The data ->
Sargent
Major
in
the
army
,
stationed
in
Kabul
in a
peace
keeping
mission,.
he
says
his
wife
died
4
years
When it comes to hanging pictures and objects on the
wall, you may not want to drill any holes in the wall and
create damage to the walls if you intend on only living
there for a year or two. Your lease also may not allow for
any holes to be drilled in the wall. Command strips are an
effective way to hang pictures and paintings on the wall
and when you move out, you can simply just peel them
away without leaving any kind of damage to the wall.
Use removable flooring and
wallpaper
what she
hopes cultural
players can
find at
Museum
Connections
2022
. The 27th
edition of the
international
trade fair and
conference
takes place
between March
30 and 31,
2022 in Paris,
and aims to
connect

Your objective ->
Can you give every line of the listing above as a numbered list, leaving out any blank lines?

Expected answer ->
1. Sargent
2. Major
3. in
4. the
5. army
6. ,
7. stationed
8. in
9. Kabul
10. in a
11. peace
12. keeping
13. mission,.
14. he
15. says
16. his
17. wife
18. died
19. 4
20. years
21. When it comes to hanging pictures and objects on the
22. wall, you may not want to drill any holes in the wall and
23. create damage to the walls if you intend on only living
24. there for a year or two. Your lease also may not allow for
25. any holes to be drilled in the wall. Command strips are an
26. effective way to hang pictures and paintings on the wall
27. and when you move out, you can simply just peel them
28. away without leaving any kind of damage to the wall.
29. Use removable flooring and
30. wallpaper
31. what she
32. hopes cultural
33. players can
34. find at
35. Museum
36. Connections
37. 2022
38. . The 27th
39. edition of the
40. international
41. trade fair and
42. conference
43. takes place
44. between March
45. 30 and 31,
46. 2022 in Paris,
47. and aims to
48. connect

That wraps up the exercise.